▸ Required action
From the listing below, reproduce word for word the part that opens with the line containing "Rendered at 1500 by 1125 pixels." and closes with the line containing "For every layout"; reproduce nothing else.
***** Given entries *****
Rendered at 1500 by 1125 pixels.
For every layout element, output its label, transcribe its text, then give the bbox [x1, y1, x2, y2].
*****
***** Given entries *****
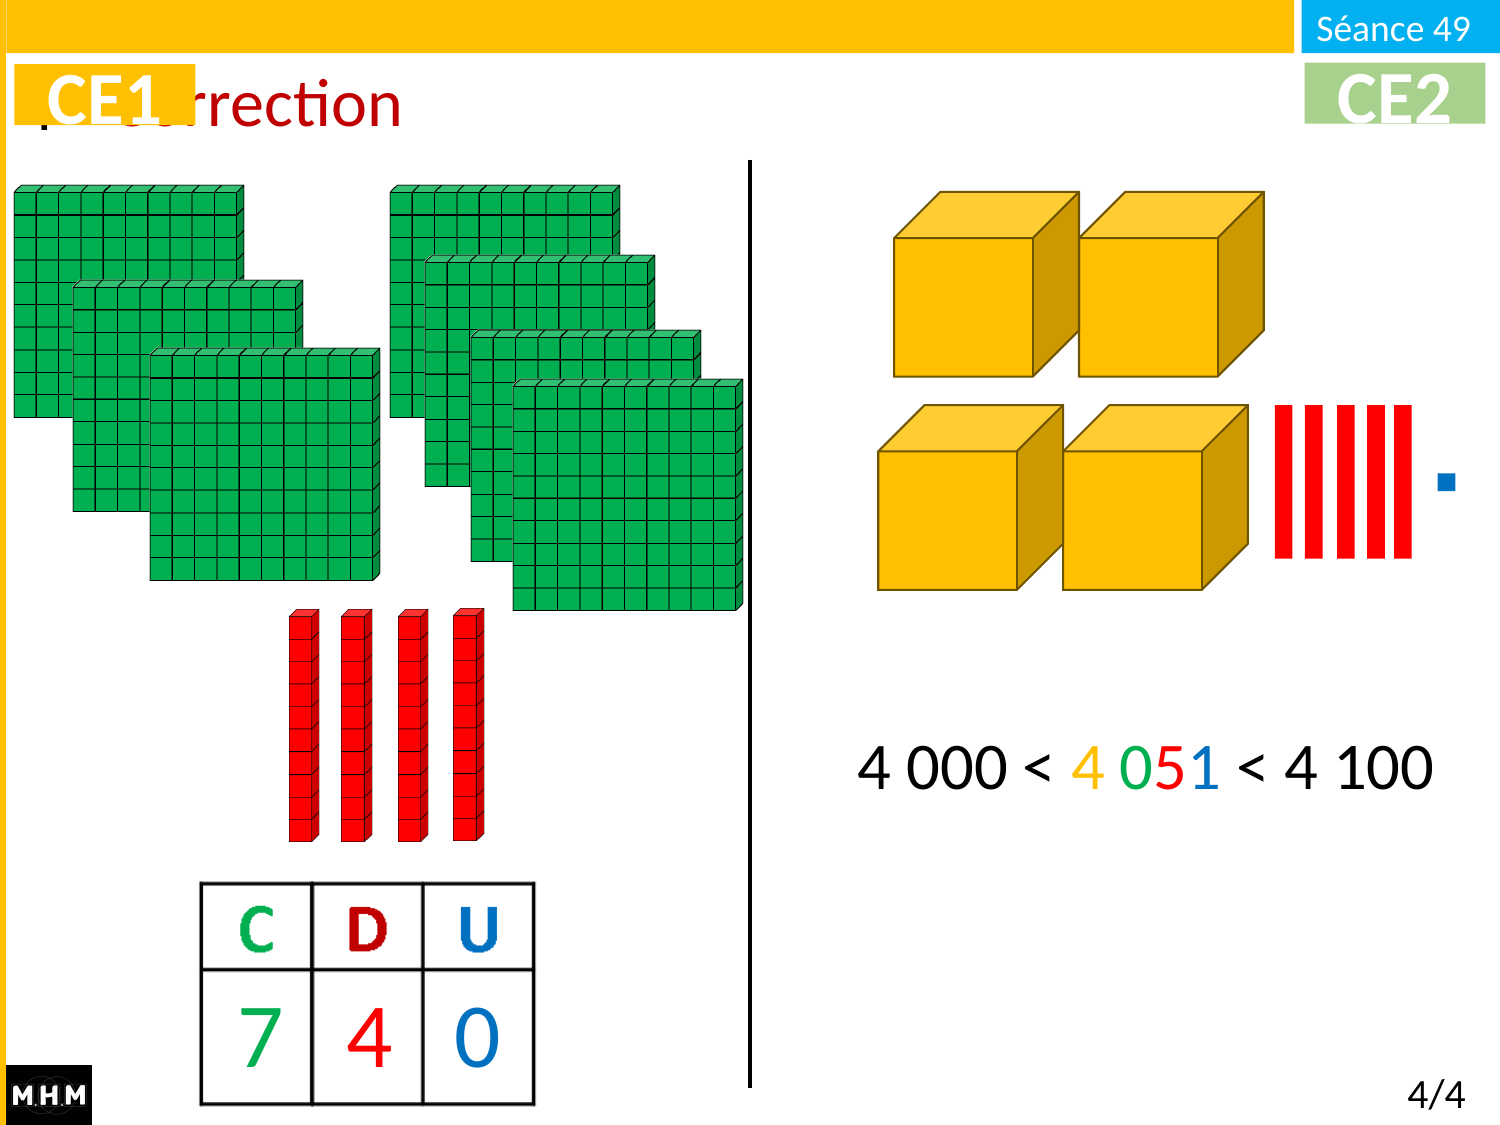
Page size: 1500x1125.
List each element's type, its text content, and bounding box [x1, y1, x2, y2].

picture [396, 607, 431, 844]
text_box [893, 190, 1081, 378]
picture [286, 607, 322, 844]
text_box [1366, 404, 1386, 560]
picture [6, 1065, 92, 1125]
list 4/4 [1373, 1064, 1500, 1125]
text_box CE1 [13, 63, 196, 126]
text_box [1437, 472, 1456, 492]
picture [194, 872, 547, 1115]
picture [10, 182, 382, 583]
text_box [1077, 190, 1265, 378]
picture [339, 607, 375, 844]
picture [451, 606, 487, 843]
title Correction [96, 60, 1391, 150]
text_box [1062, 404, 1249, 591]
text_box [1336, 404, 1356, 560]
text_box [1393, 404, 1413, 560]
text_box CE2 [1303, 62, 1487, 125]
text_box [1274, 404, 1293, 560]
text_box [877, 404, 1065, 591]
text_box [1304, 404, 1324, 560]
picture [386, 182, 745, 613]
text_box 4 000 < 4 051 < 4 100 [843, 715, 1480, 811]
*****
***** Given entries *****
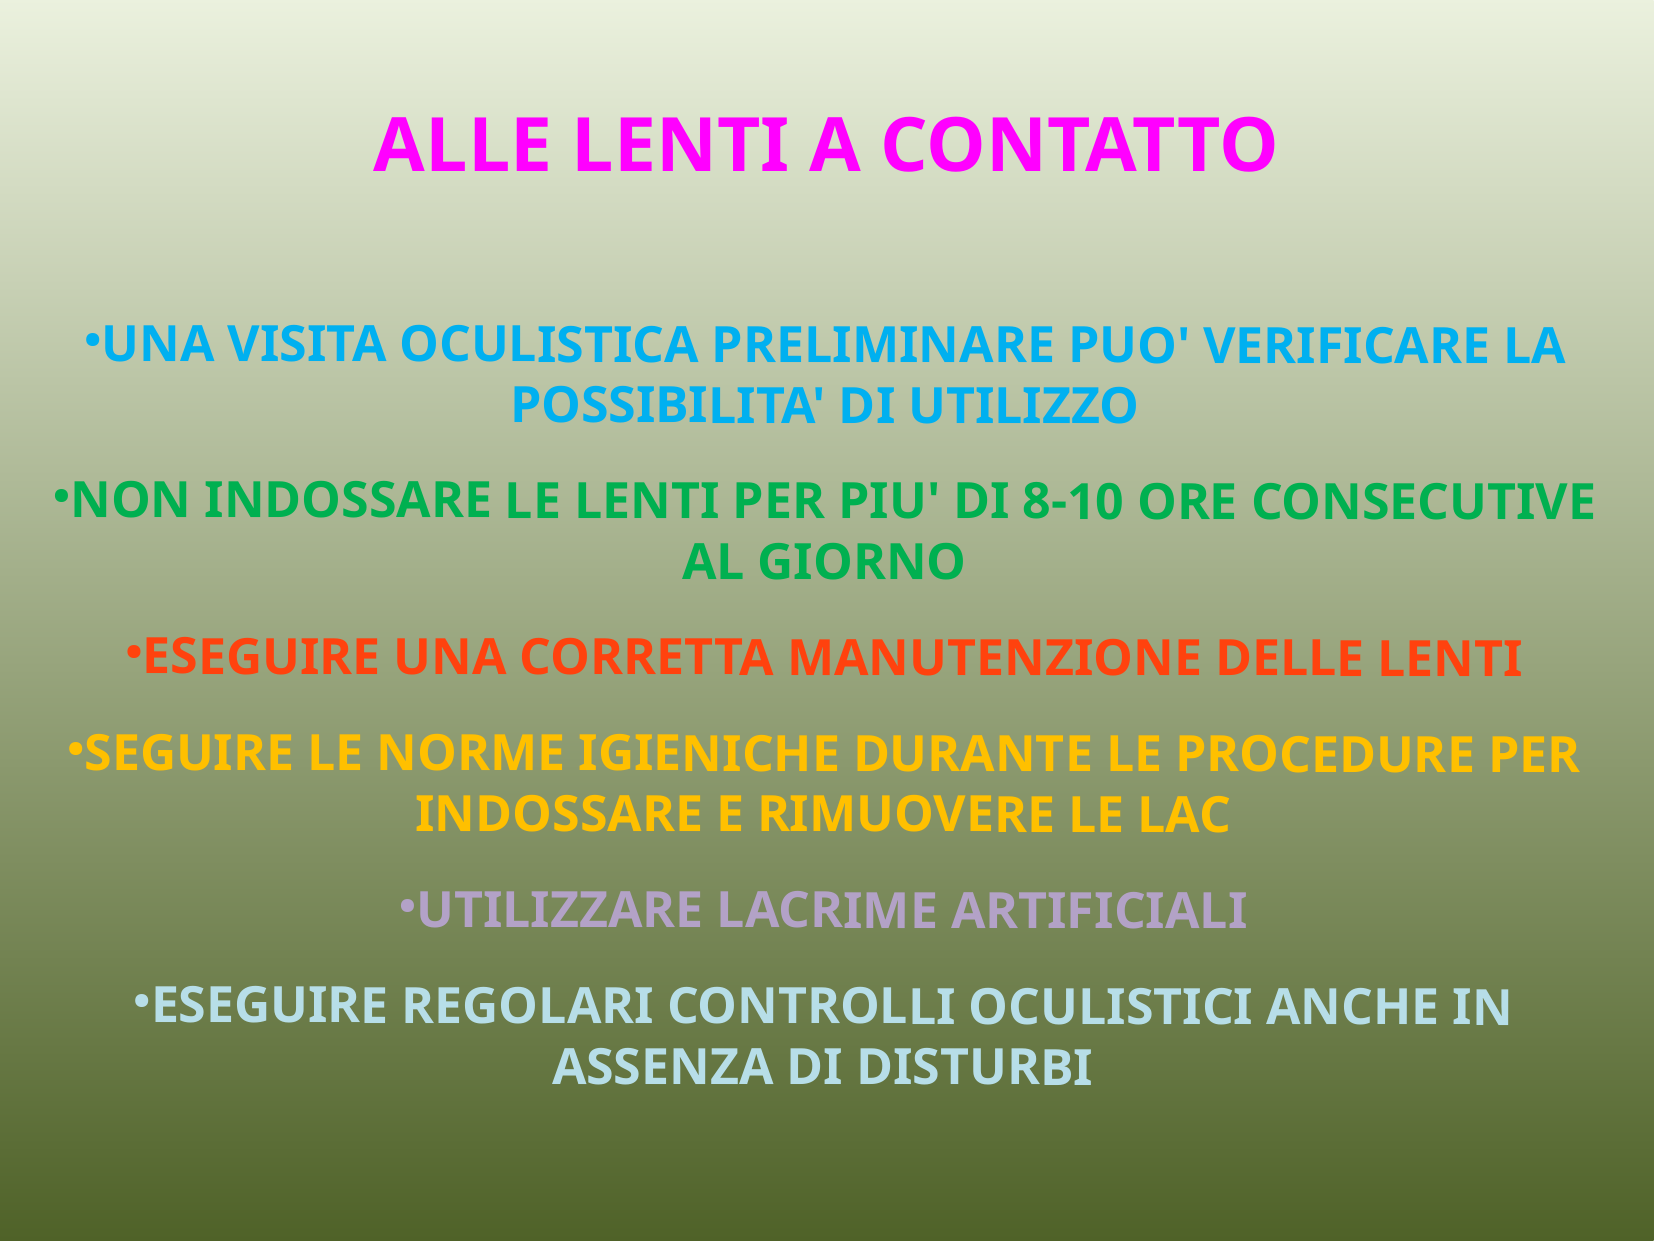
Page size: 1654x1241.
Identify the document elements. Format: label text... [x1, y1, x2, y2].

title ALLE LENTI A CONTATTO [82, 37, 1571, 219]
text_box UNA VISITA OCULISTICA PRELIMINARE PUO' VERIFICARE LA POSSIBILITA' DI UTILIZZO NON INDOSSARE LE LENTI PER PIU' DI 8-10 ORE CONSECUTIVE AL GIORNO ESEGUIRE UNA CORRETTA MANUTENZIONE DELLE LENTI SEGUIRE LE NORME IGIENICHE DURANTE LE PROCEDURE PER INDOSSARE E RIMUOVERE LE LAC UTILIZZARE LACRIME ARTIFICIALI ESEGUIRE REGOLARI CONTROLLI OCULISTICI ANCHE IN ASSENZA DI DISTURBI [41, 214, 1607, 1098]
*****
▸ The answer
Rendered at 1500 by 1125 pixels.
For every layout element, output its label, transcribe its text, then give the bbox [x1, y1, x2, y2].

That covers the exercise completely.